Der renommierte Komponist Ari Benjamin Meyers hat für das Detroit-Projekt die Acht-Stunden-Aufführung „Just in Time, Just in Sequence“ komponiert, die am Samstag (28.6.) von über 300 Beteiligten im Schauspielhaus uraufgeführt wird. Ein Interview.
WAZ: Was bekommen die Bochumer zu hören?
Ari Benjamin Meyers: Es ist ein Stadtstück. Auf allen Ebenen. Die ganze Stadt wird widergespiegelt: Kompositorisch, musikalisch, aufführungstechnisch. Der wichtigste Aspekt ist der soziale, die vielen Leute, die mitmachen, musizieren. Über 300 Musiker.
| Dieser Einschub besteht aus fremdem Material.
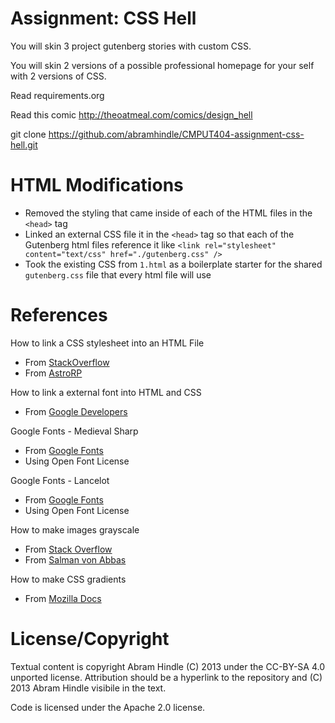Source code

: # Assignment: CSS Hell

You will skin 3 project gutenberg stories with custom CSS.

You will skin 2 versions of a possible professional homepage for your
self with 2 versions of CSS.

Read requirements.org

Read this comic http://theoatmeal.com/comics/design_hell

git clone https://github.com/abramhindle/CMPUT404-assignment-css-hell.git

# HTML Modifications

- Removed the styling that came inside of each of the HTML files in the `<head>` tag
- Linked an external CSS file it in the `<head>` tag so that each of the Gutenberg html files reference it
  like `<link rel="stylesheet" content="text/css" href="./gutenberg.css" />`
- Took the existing CSS from `1.html` as a boilerplate starter for the shared `gutenberg.css` file that
  every html file will use

# References

How to link a CSS stylesheet into an HTML File

- From [StackOverflow](https://stackoverflow.com/a/38337315)
- From [AstroRP](https://stackoverflow.com/users/5890294/astrorp)

How to link a external font into HTML and CSS

- From [Google Developers](https://developers.google.com/fonts/docs/getting_started)

Google Fonts - Medieval Sharp

- From [Google Fonts](https://fonts.google.com/specimen/MedievalSharp?preview.text_type=custom&sidebar.open=true&selection.family=MedievalSharp#about)
- Using Open Font License

Google Fonts - Lancelot

- From [Google Fonts](https://fonts.google.com/specimen/Lancelot?query=lanc&preview.text_type=custom&sidebar.open=true&selection.family=Lancelot)
- Using Open Font License

How to make images grayscale

- From [Stack Overflow](https://stackoverflow.com/a/8612047)
- From [Salman von Abbas](https://stackoverflow.com/users/362006/salman-von-abbas)

How to make CSS gradients

- From [Mozilla Docs](<https://developer.mozilla.org/en-US/docs/Web/CSS/linear-gradient()>)

# License/Copyright

Textual content is copyright Abram Hindle (C) 2013 under the CC-BY-SA
4.0 unported license. Attribution should be a hyperlink to the
repository and (C) 2013 Abram Hindle visibile in the text.

Code is licensed under the Apache 2.0 license.
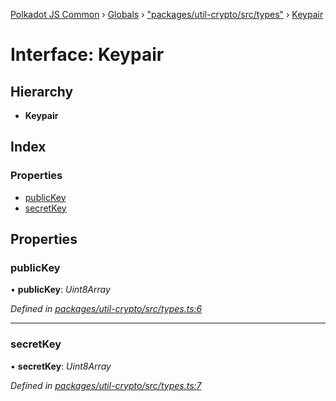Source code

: [Polkadot JS Common](../README.md) › [Globals](../globals.md) › ["packages/util-crypto/src/types"](../modules/_packages_util_crypto_src_types_.md) › [Keypair](_packages_util_crypto_src_types_.keypair.md)

# Interface: Keypair

## Hierarchy

* **Keypair**

## Index

### Properties

* [publicKey](_packages_util_crypto_src_types_.keypair.md#publickey)
* [secretKey](_packages_util_crypto_src_types_.keypair.md#secretkey)

## Properties

###  publicKey

• **publicKey**: *Uint8Array*

*Defined in [packages/util-crypto/src/types.ts:6](https://github.com/polkadot-js/common/blob/437314e5/packages/util-crypto/src/types.ts#L6)*

___

###  secretKey

• **secretKey**: *Uint8Array*

*Defined in [packages/util-crypto/src/types.ts:7](https://github.com/polkadot-js/common/blob/437314e5/packages/util-crypto/src/types.ts#L7)*
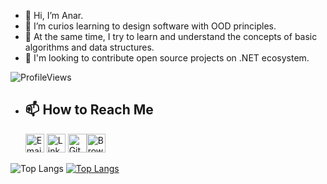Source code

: - 👋 Hi, I’m Anar.
- 👀 I’m curios learning to design software with OOD principles.
- 🌱 At the same time, I try to learn and understand the concepts of basic algorithms and data structures.
- 💞️ I'm looking to contribute open source projects on .NET ecosystem.

![ProfileViews](https://komarev.com/ghpvc/?username=anarahmadov&color=blue&abbreviated=true)

- ## 📫 How to Reach Me

  [<img src="https://img.icons8.com/color/48/000000/gmail.png" alt="Email" width="30"/>](mailto:ahmadovanarr@gmail.com "Email Me")  [<img src="https://img.icons8.com/color/48/000000/linkedin.png" alt="LinkedIn" width="30"/>](https://linkedin.com/in/anarahmadov "Connect on LinkedIn")  [<img src="https://img.icons8.com/ios-glyphs/30/000000/github.png" alt="GitHub" width="30"/>](https://github.com/anarahmadov "Follow on Github")[<img src="https://img.icons8.com/fluency/48/000000/internet.png" alt="Browser" width="30"/>](https://www.anarahmadov.pro "Visit My Portfolio")

<!--- anarahmadov/anarahmadov is a ✨ special ✨ repository because its `README.md` (this file) appears on your GitHub profile.
You can click the Preview link to take a look at your changes.
--->


![Top Langs](https://github-readme-stats.vercel.app/api?username=anarahmadov&show_icons=true)
[![Top Langs](https://github-readme-stats.vercel.app/api/top-langs/?username=anarahmadov&layout=compact)](https://github.com/anarahmadov)
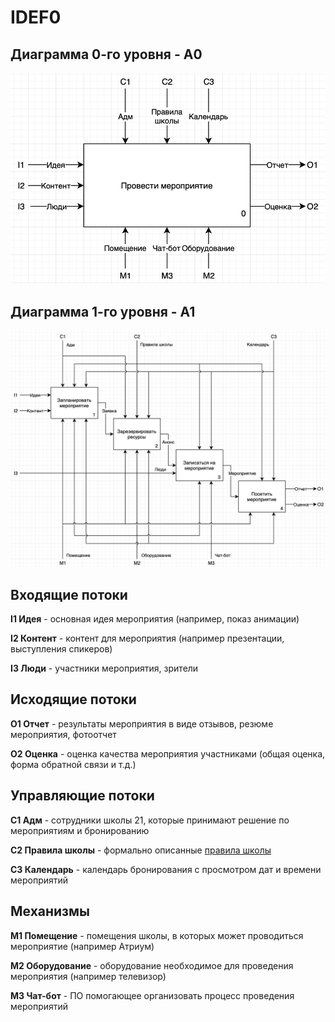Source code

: IDEF0
==

Диаграмма 0-го уровня - A0
--
![](idef0-a0.png)

Диаграмма 1-го уровня - A1
--
![](idef0-a1.png)

Входящие потоки
---
**I1 Идея** - основная идея мероприятия (например, показ анимации)

**I2 Контент** - контент для мероприятия (например презентации, выступления спикеров)

**I3 Люди** - участники мероприятия, зрители

Исходящие потоки
---
**O1 Отчет** - результаты мероприятия в виде отзывов, резюме мероприятия, фотоотчет

**O2 Оценка** - оценка качества мероприятия участниками (общая оценка, форма обратной связи и т.д.)

Управляющие потоки
---
**C1 Адм** - сотрудники школы 21, которые принимают решение по мероприятиям и бронированию

**C2 Правила школы** - формально описанные [правила школы](https://21-school.ru/rules)

**C3 Календарь** - календарь бронирования с просмотром дат и времени мероприятий

Механизмы
---
**M1 Помещение** - помещения школы, в которых может проводиться мероприятие (например Атриум)

**M2 Оборудование** - оборудование необходимое для проведения мероприятия (например телевизор)

**M3 Чат-бот** - ПО помогающее организовать процесс проведения мероприятий
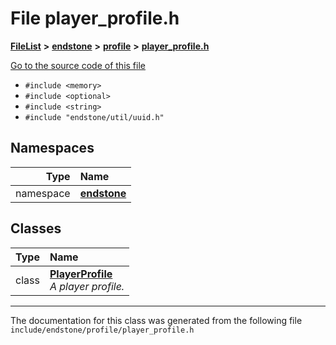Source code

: 

# File player\_profile.h



[**FileList**](files.md) **>** [**endstone**](dir_6cf277b678674f97c7a2b6b3b2447b33.md) **>** [**profile**](dir_69aa83db54d47362b78b719d1ebae01d.md) **>** [**player\_profile.h**](player__profile_8h.md)

[Go to the source code of this file](player__profile_8h_source.md)



* `#include <memory>`
* `#include <optional>`
* `#include <string>`
* `#include "endstone/util/uuid.h"`













## Namespaces

| Type | Name |
| ---: | :--- |
| namespace | [**endstone**](namespaceendstone.md) <br> |


## Classes

| Type | Name |
| ---: | :--- |
| class | [**PlayerProfile**](classendstone_1_1PlayerProfile.md) <br>_A player profile._  |



















































------------------------------
The documentation for this class was generated from the following file `include/endstone/profile/player_profile.h`

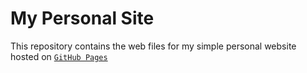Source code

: # My Personal Site

This repository contains the web files for my simple personal website hosted on [`GitHub Pages`](https://nipsalvin.github.io/personal_site/) 
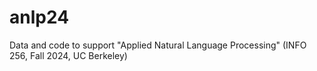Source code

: # anlp24
Data and code to support "Applied Natural Language Processing" (INFO 256, Fall 2024, UC Berkeley)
Vom Polizeifrauenchor bis zum Musikschüler.
Ursprunglich stand aber doch so etwas wie die Idee einer „komponierte Fabrik“ im Mittelpunkt?
Der Ausgangspunkt waren tatsächlich die Opel-Fabrik-Führungen. Der Takt, der Rhythmus, das Tempo der Produktion. Irgendwann ist mir aber klar geworden, dass ich das Konzept noch weiter öffnen muss. Die Fabrik muss sich hin zur ganzen Stadt öffnen. Allerdings bauen wir nichts Materielles, keine Autos und keine HD-Fernseher. Es zählt der künstlerische Moment. Ganz ursprünglich, also etwas wie ein Ding an sich.
Es werden aber Strukturen der Werksarbeit, der Werksorganisation, in Musik überführt?
Ja. Das fängt schon damit an, dass das Performen ja auch Arbeit ist. Es ist eine Arbeit über Arbeit. Es wird konkret eine Früh-, eine Spät- und eine Nachtschicht geben. Jede „arbeitet“, das heißt musiziert, zweieinhalb Stunden lang. Dazu kommt insgesamt eine halbe Stunde, die für ganz reguläre Pausen, zum Trinken etwa, vorgesehen sind. Die sind exakt im Zeitplan vorgeschrieben.
Das Konzert ist tatsächlich acht Stunden durchkomponiert?
Ja, es gibt einen exakten Ablaufplan für die Aufführung zwischen 15 und 23 Uhr. Die Partitur wird für die Besucher auch sichtbar gemacht. Mit Hilfe einer Grafikdesignerin wurde sie visualisiert und sie wird nun auf die Wände projiziert. Die Musizierenden sind in Subgruppen organisiert mit verschiedenen Leitern. Es gibt einen „Puls“, der von Schlagzeugern ausgeht, dazu Orchester und Chöre, die sich im Laufe des Tages ändern. Beim Finale sind dann 14 Schlagzeuger beteiligt.
Wie sollte der Zuhörer das Stück anhören?
Es ist ein waghalsiges Experiment, ein Risiko. Keine klassische Konzertsituation, keine perfekte Aufführung. Eher ein offener Prozess. Es wird spannend.